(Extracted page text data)
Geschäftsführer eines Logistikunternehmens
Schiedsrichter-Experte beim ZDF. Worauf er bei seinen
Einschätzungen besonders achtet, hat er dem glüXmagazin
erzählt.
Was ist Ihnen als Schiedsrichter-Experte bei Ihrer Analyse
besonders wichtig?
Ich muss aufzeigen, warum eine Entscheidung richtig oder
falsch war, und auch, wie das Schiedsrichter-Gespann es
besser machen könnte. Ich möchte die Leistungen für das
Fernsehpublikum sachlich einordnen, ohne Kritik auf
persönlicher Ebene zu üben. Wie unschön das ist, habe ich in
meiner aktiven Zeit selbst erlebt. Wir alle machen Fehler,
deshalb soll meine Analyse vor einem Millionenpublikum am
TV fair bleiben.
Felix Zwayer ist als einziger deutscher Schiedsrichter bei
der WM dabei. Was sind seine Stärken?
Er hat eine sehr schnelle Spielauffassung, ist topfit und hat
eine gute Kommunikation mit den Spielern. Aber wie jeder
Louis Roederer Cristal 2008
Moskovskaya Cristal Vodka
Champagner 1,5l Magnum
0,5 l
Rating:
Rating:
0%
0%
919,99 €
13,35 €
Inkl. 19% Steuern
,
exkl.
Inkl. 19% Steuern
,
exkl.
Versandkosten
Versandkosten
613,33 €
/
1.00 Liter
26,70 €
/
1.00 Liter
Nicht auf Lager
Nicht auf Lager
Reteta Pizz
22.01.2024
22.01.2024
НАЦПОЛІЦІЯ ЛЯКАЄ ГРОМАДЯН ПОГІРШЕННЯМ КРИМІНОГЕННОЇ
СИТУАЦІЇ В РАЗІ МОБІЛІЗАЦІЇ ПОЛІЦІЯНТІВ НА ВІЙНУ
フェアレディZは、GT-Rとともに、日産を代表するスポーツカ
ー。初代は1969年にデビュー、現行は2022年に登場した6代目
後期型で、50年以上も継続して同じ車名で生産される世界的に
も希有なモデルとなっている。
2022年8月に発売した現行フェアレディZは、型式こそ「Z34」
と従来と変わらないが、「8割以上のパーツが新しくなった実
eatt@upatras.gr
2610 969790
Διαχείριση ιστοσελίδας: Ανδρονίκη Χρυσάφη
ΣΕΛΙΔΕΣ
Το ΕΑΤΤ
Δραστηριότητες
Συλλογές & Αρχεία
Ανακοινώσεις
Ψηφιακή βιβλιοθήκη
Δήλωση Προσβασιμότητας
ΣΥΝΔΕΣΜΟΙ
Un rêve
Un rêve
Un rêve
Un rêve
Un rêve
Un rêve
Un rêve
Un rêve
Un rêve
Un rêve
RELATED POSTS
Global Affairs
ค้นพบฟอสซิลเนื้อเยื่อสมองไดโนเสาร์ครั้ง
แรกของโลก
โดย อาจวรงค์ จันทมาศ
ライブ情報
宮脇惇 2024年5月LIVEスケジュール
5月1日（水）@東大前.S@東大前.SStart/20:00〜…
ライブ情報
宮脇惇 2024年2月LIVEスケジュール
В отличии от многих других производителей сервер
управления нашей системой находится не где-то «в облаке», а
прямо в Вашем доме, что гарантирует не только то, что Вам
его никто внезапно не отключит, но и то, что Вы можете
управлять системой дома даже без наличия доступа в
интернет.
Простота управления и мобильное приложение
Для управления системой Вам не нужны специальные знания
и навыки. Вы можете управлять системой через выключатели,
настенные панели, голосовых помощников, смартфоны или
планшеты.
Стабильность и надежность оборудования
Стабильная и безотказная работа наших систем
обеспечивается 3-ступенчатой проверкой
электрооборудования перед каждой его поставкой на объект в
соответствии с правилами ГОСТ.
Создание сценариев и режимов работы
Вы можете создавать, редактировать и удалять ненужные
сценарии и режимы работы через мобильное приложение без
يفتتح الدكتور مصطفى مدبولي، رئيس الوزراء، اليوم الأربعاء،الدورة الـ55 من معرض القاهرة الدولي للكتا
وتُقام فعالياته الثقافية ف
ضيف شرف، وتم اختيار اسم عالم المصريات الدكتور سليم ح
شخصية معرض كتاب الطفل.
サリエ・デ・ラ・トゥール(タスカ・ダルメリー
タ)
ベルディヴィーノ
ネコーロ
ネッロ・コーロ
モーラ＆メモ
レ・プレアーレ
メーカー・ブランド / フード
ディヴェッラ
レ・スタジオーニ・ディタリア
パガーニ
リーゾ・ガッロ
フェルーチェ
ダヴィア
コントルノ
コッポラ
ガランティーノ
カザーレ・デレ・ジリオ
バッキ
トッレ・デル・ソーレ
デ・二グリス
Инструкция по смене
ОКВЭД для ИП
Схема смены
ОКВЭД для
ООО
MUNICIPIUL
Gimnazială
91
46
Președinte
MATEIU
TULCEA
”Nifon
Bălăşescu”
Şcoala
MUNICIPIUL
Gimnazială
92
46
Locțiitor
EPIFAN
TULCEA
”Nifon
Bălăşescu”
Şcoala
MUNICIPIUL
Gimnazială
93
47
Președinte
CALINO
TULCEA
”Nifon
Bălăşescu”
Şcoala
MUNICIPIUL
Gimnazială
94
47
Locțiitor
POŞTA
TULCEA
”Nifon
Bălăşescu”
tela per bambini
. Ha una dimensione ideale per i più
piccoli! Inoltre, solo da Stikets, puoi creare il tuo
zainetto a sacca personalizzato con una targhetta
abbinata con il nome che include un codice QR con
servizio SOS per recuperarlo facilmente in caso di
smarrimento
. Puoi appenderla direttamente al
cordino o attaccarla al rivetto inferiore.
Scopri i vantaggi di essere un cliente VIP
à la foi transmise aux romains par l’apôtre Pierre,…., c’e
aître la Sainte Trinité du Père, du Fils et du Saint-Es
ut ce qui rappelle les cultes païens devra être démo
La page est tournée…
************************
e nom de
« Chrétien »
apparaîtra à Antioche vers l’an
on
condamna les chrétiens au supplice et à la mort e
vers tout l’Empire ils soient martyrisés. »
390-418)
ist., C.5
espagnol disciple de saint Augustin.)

TASK GOAL> The records above must be transcribed without a single omission.

TASK RESPONSE>
Geschäftsführer eines Logistikunternehmens
Schiedsrichter-Experte beim ZDF. Worauf er bei seinen
Einschätzungen besonders achtet, hat er dem glüXmagazin
erzählt.
Was ist Ihnen als Schiedsrichter-Experte bei Ihrer Analyse
besonders wichtig?
Ich muss aufzeigen, warum eine Entscheidung richtig oder
falsch war, und auch, wie das Schiedsrichter-Gespann es
besser machen könnte. Ich möchte die Leistungen für das
Fernsehpublikum sachlich einordnen, ohne Kritik auf
persönlicher Ebene zu üben. Wie unschön das ist, habe ich in
meiner aktiven Zeit selbst erlebt. Wir alle machen Fehler,
deshalb soll meine Analyse vor einem Millionenpublikum am
TV fair bleiben.
Felix Zwayer ist als einziger deutscher Schiedsrichter bei
der WM dabei. Was sind seine Stärken?
Er hat eine sehr schnelle Spielauffassung, ist topfit und hat
eine gute Kommunikation mit den Spielern. Aber wie jeder
Louis Roederer Cristal 2008
Moskovskaya Cristal Vodka
Champagner 1,5l Magnum
0,5 l
Rating:
Rating:
0%
0%
919,99 €
13,35 €
Inkl. 19% Steuern
,
exkl.
Inkl. 19% Steuern
,
exkl.
Versandkosten
Versandkosten
613,33 €
/
1.00 Liter
26,70 €
/
1.00 Liter
Nicht auf Lager
Nicht auf Lager
Reteta Pizz
22.01.2024
22.01.2024
НАЦПОЛІЦІЯ ЛЯКАЄ ГРОМАДЯН ПОГІРШЕННЯМ КРИМІНОГЕННОЇ
СИТУАЦІЇ В РАЗІ МОБІЛІЗАЦІЇ ПОЛІЦІЯНТІВ НА ВІЙНУ
フェアレディZは、GT-Rとともに、日産を代表するスポーツカ
ー。初代は1969年にデビュー、現行は2022年に登場した6代目
後期型で、50年以上も継続して同じ車名で生産される世界的に
も希有なモデルとなっている。
2022年8月に発売した現行フェアレディZは、型式こそ「Z34」
と従来と変わらないが、「8割以上のパーツが新しくなった実
eatt@upatras.gr
2610 969790
Διαχείριση ιστοσελίδας: Ανδρονίκη Χρυσάφη
ΣΕΛΙΔΕΣ
Το ΕΑΤΤ
Δραστηριότητες
Συλλογές & Αρχεία
Ανακοινώσεις
Ψηφιακή βιβλιοθήκη
Δήλωση Προσβασιμότητας
ΣΥΝΔΕΣΜΟΙ
Un rêve
Un rêve
Un rêve
Un rêve
Un rêve
Un rêve
Un rêve
Un rêve
Un rêve
Un rêve
RELATED POSTS
Global Affairs
ค้นพบฟอสซิลเนื้อเยื่อสมองไดโนเสาร์ครั้ง
แรกของโลก
โดย อาจวรงค์ จันทมาศ
ライブ情報
宮脇惇 2024年5月LIVEスケジュール
5月1日（水）@東大前.S@東大前.SStart/20:00〜…
ライブ情報
宮脇惇 2024年2月LIVEスケジュール
В отличии от многих других производителей сервер
управления нашей системой находится не где-то «в облаке», а
прямо в Вашем доме, что гарантирует не только то, что Вам
его никто внезапно не отключит, но и то, что Вы можете
управлять системой дома даже без наличия доступа в
интернет.
Простота управления и мобильное приложение
Для управления системой Вам не нужны специальные знания
и навыки. Вы можете управлять системой через выключатели,
настенные панели, голосовых помощников, смартфоны или
планшеты.
Стабильность и надежность оборудования
Стабильная и безотказная работа наших систем
обеспечивается 3-ступенчатой проверкой
электрооборудования перед каждой его поставкой на объект в
соответствии с правилами ГОСТ.
Создание сценариев и режимов работы
Вы можете создавать, редактировать и удалять ненужные
сценарии и режимы работы через мобильное приложение без
يفتتح الدكتور مصطفى مدبولي، رئيس الوزراء، اليوم الأربعاء،الدورة الـ55 من معرض القاهرة الدولي للكتا
وتُقام فعالياته الثقافية ف
ضيف شرف، وتم اختيار اسم عالم المصريات الدكتور سليم ح
شخصية معرض كتاب الطفل.
サリエ・デ・ラ・トゥール(タスカ・ダルメリー
タ)
ベルディヴィーノ
ネコーロ
ネッロ・コーロ
モーラ＆メモ
レ・プレアーレ
メーカー・ブランド / フード
ディヴェッラ
レ・スタジオーニ・ディタリア
パガーニ
リーゾ・ガッロ
フェルーチェ
ダヴィア
コントルノ
コッポラ
ガランティーノ
カザーレ・デレ・ジリオ
バッキ
トッレ・デル・ソーレ
デ・二グリス
Инструкция по смене
ОКВЭД для ИП
Схема смены
ОКВЭД для
ООО
MUNICIPIUL
Gimnazială
91
46
Președinte
MATEIU
TULCEA
”Nifon
Bălăşescu”
Şcoala
MUNICIPIUL
Gimnazială
92
46
Locțiitor
EPIFAN
TULCEA
”Nifon
Bălăşescu”
Şcoala
MUNICIPIUL
Gimnazială
93
47
Președinte
CALINO
TULCEA
”Nifon
Bălăşescu”
Şcoala
MUNICIPIUL
Gimnazială
94
47
Locțiitor
POŞTA
TULCEA
”Nifon
Bălăşescu”
tela per bambini
. Ha una dimensione ideale per i più
piccoli! Inoltre, solo da Stikets, puoi creare il tuo
zainetto a sacca personalizzato con una targhetta
abbinata con il nome che include un codice QR con
servizio SOS per recuperarlo facilmente in caso di
smarrimento
. Puoi appenderla direttamente al
cordino o attaccarla al rivetto inferiore.
Scopri i vantaggi di essere un cliente VIP
à la foi transmise aux romains par l’apôtre Pierre,…., c’e
aître la Sainte Trinité du Père, du Fils et du Saint-Es
ut ce qui rappelle les cultes païens devra être démo
La page est tournée…
************************
e nom de
« Chrétien »
apparaîtra à Antioche vers l’an
on
condamna les chrétiens au supplice et à la mort e
vers tout l’Empire ils soient martyrisés. »
390-418)
ist., C.5
espagnol disciple de saint Augustin.)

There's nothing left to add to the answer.